- Exercise text:
*-*-*
Member of the New York State Senate for the Middle District
- In office July 1, 1800 – June 30, 1805
- Preceded by: John Addison
- Succeeded by: James G. Graham

Member of the New York State Assembly for Ulster County
- In office July 1, 1797 – June 30, 1799
- Preceded by: Johannes Bruyn
- Succeeded by: Johannes Bruyn

Personal details
- Born: April 7, 1749 Shawangunk, New York
- Died: May 25, 1823 (aged 74) Wawarsing, New York
- Party: Democratic-Republican
- Spouse: Jenneke DeWitt ​ ​(before 1823)​
- Relations: Severyn Tenhout Bruyn (brother) Johannes Bruyn (brother) Cornelius Bruyn (brother) Charles DeWitt Bruyn (nephew)
- Children: Andrew DeWitt Bruyn
- Parent(s): Jacobus Bruyn Jane Graham Pruyn

= Jacobus S. Bruyn =

American politician

Jacobus Severyn Bruyn (April 7, 1749 – May 25, 1823) was an American politician from Ulster County, New York.

==Early life==
Bruyn was born on April 7, 1749, in Shawangunk, New York. He was a son of Jacobus Bruyn and Jane (née Graham) Pruyn (d. 1764). Among his siblings was elder sister Gertruyd Bruyn (the wife of Cornelius DuBois), twin brother Severyn Tenhout Bruyn (also a New York Assemblymen), brother Johannes Bruyn (also a New York Assemblymen and member of New York State Senate; married Margaret DeWitt, a daughter of Col. Charles DeWitt and Blandina DuBois; father of Charles DeWitt Bruyn), sister Mary Bruyn (wife of Nicholas Hardenberg), and brother Cornelius Bruyn (also a New York Assemblymen).
*-*-*
[Dataset items]
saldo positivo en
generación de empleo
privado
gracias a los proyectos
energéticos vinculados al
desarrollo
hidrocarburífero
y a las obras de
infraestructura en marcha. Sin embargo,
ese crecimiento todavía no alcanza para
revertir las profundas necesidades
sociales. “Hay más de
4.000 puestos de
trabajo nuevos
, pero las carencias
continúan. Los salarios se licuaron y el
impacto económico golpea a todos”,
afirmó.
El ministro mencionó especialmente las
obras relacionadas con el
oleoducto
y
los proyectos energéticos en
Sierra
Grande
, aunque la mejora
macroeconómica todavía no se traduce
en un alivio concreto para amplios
*-*-*
- Problems and tasks:
1 – Please retype the passage from the Jacobus S. Bruyn text, starting at "Personal details" and ending at "County, New York.".
2 – Echo every line of the entries under Dataset items without changing anything.

- Task responses:
1 –
Personal details
- Born: April 7, 1749 Shawangunk, New York
- Died: May 25, 1823 (aged 74) Wawarsing, New York
- Party: Democratic-Republican
- Spouse: Jenneke DeWitt ​ ​(before 1823)​
- Relations: Severyn Tenhout Bruyn (brother) Johannes Bruyn (brother) Cornelius Bruyn (brother) Charles DeWitt Bruyn (nephew)
- Children: Andrew DeWitt Bruyn
- Parent(s): Jacobus Bruyn Jane Graham Pruyn

= Jacobus S. Bruyn =

American politician

Jacobus Severyn Bruyn (April 7, 1749 – May 25, 1823) was an American politician from Ulster County, New York.

2 –
saldo positivo en
generación de empleo
privado
gracias a los proyectos
energéticos vinculados al
desarrollo
hidrocarburífero
y a las obras de
infraestructura en marcha. Sin embargo,
ese crecimiento todavía no alcanza para
revertir las profundas necesidades
sociales. “Hay más de
4.000 puestos de
trabajo nuevos
, pero las carencias
continúan. Los salarios se licuaron y el
impacto económico golpea a todos”,
afirmó.
El ministro mencionó especialmente las
obras relacionadas con el
oleoducto
y
los proyectos energéticos en
Sierra
Grande
, aunque la mejora
macroeconómica todavía no se traduce
en un alivio concreto para amplios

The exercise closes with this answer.